Instagram tweaks the algorithm after allegations of Palestinian censorship



Instagram is changing its app to show more viral and current posts amid complaints from its staff that users did not see pro-Palestinian content during the recent conflict in Gaza.

Until now, the social networking application prioritized the original content over the “stories” it displays at the top of a user’s feed over content that is shared or republished by others.

Instagram will now rank the original and posted content equally, according to two people familiar with the staff’s internal situation and messages, in a move that will help breaking news posts find a wider audience.

A spokesman said there has been an increase in users sharing posts about the recent conflict in Gaza, but the way the app is being set up has a “greater impact than expected” on the amount of people who had seen the posts.

“Stories that re-share feed posts don’t get the reach people expect and it’s not a good experience,” the spokesman said. “Over time, we will be giving the same weighting to posts that are reshared as we do with the stories originally produced.”

Instagram said the measure did not fully address issues related to pro-Palestinian content, but had been raised for some time.

The spokesman said the algorithm “made people believe we were deleting stories about specific topics or points of view,” but added, “We want to be very clear, that’s not the case. This applies to any publication that it is shared again in the stories, no matter what it is about. “

One employee involved said a group of up to 50 employees on Facebook, the owner of Instagram, had shown concern over the suppression of pro-Palestinian voices.

The employee said the group had filed more than 80 appeals on content that had been censored by the company’s automated moderation system. BuzzFeed too before reported about the existence of the group.
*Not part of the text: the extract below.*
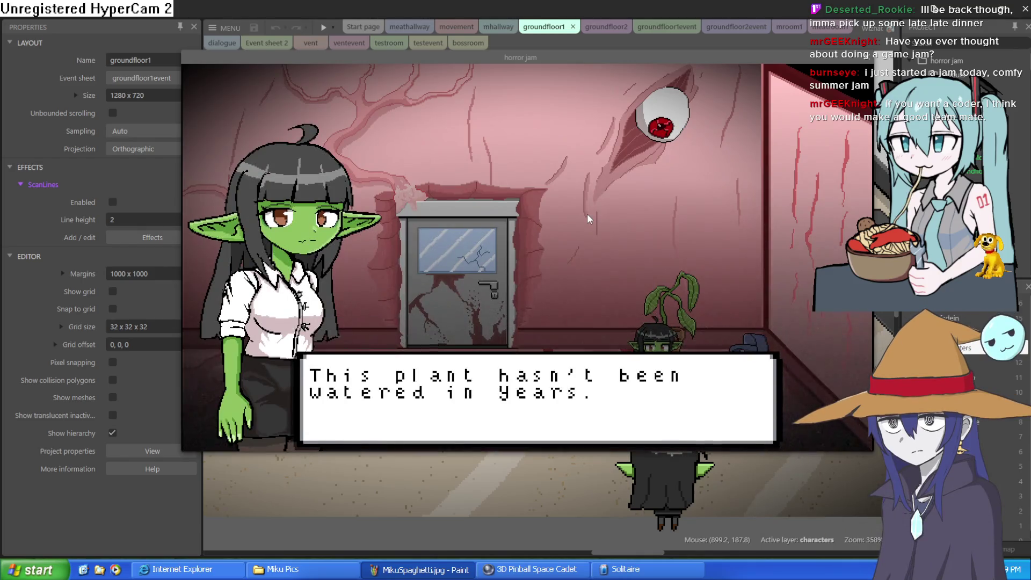
key(space)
Facebook’s algorithms had labeled words commonly used by Palestinian users, such as “martyr” and “resistance,” as incitement to violence and removed posts about the al-Aqsa mosque after mistakenly associating the third holiest site in Islam to a terrorist organization, according to the US media reports.

The employee told the Financial Times that he did not believe there was deliberate censorship by Facebook, but suggested that “large-scale moderation is biased against any marginalized group” and leads to excessive reinforcement of eliminations.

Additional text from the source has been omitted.